If I believed that, then maybe I’d believe (like you seem to do) that there is no strong reason to believe that alignment project cannot be finished successfully before the capabilities project creates an unaligned super-human AI. I’m not saying scaling and hardware improvement have not been important: I’m saying they were not sufficient: algorithmic improvements were quite necessary for the field to arrive at anything like ChatGPT, and at least as early as 2006, there were algorithm improvements that almost everyone in the machine-learning field recognized as breakthrough or important insights. (Someone more knowledgeable about the topic might be able to push the date back into the 1990s or earlier.)
After the publication 19 years ago by Hinton et al of “A Fast Learning Algorithm for Deep Belief Nets”, basically all AI researchers recognized it as a breakthrough. Building on it, was AlexNet in 2012, again recognized as an important breakthrough by essentially everyone in the field (and if some people missed it then certainly generational adversarial networks, ResNets and AlphaGo convinced them). AlexNet was the first deep model trained on GPUs, a technique essential for the major breakthrough in 2017 reported in the paper “Attention is all you need”.
In contrast, we’ve seen nothing yet in the field of alignment that is as unambiguously a breakthrough as is the 2006 paper by Hinton et al or 2012′s AlexNet or (emphatically) the 2017 paper “Attention is all you need”. In fact I suspect that some researchers could tell that the attention mechanism reported by Bahdanau et al in 2015 or the Seq2Seq models reported on by Sutskever et al in 2014 was evidence that deep-learning language models were making solid progress and that a blockbuster insight like “attention is all you need” is probably only a few years away.
The reason I believe it is very unlikely for the alignment research project to succeed before AI kills us all is that in machine learning or the deep-learning subfield of machine learning, what was recognized by essentially everyone in the field as a minor or major breakthrough has occurred every few years. Many of these breakthrough rely on earlier breakthroughs (i.e., it is very unlikely for the sucessive breakthrough to have occurred if the earlier breakthrough had not been disseminated to the community of researcher). During this time, despite very talented people working on it, there has been zero results in alignment research that the entire field of alignment researchers would consider a breakthrough. That does not mean it is impossible for the alignment project to be finished in time, but it does IMO make it critical for the alignment project to be prosecuted in such a way that it does not inadvertently assist the capabilities project.

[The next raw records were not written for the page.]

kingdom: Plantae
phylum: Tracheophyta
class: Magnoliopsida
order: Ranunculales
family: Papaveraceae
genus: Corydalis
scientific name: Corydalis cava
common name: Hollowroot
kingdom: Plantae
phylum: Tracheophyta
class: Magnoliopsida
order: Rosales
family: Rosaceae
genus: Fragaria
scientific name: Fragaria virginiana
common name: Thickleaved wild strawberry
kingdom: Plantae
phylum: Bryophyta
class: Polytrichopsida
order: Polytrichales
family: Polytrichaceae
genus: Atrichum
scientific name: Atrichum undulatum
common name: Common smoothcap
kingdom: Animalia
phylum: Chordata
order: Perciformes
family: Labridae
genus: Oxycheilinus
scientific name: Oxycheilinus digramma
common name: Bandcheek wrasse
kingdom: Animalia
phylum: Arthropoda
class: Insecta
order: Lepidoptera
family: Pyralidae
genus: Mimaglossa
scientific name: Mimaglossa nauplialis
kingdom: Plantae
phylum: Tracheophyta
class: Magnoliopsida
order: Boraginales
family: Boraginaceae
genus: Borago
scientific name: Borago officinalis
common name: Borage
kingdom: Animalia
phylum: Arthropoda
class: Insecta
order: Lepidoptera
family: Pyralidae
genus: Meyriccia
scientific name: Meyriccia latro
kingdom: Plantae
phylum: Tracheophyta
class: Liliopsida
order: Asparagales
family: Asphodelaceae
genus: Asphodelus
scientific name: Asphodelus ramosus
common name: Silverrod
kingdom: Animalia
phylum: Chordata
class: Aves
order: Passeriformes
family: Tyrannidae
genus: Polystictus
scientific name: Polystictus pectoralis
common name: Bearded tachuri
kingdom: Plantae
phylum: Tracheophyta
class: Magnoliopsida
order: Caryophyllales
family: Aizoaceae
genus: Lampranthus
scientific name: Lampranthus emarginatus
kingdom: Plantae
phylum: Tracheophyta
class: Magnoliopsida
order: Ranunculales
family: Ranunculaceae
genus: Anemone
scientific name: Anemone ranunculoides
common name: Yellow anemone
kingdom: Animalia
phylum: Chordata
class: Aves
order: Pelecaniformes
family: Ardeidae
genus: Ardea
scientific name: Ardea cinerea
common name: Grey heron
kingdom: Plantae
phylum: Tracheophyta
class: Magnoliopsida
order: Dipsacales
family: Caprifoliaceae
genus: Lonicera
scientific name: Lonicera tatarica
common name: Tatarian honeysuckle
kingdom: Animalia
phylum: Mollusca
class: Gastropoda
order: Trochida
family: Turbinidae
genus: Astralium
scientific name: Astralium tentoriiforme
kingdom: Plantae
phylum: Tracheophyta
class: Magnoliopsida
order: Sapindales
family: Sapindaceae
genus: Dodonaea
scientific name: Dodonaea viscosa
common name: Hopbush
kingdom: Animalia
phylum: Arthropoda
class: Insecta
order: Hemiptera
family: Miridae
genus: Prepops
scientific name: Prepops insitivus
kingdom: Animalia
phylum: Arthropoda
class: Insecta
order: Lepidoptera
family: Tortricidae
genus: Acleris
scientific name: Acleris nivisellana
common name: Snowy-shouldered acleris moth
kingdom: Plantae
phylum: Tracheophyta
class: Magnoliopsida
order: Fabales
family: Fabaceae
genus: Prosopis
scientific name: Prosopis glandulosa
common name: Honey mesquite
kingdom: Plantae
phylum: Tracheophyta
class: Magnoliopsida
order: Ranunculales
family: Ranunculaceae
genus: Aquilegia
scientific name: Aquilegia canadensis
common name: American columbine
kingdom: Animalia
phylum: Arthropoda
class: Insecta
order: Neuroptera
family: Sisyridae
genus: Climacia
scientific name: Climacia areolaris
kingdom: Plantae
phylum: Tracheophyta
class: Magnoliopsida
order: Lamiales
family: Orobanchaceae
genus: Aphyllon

Yes, much more money has been spent on capability research the last 20 years than on alignment research, but money doesn’t help all that much to speed up research in which to have any hope of solving the problem, the researchers need insight X or X2, and to have any hope of arriving at insight X, they need insights Y and Y2, and to have much hope at all of arriving at Y, they need insight Z.
Even if building intelligence requires solving many many problems, preventing that intelligence from killing you may just require solving a single very hard problem. We may go from having no idea to having a very good idea.
I don’t know. My view is that we can’t be sure of these things.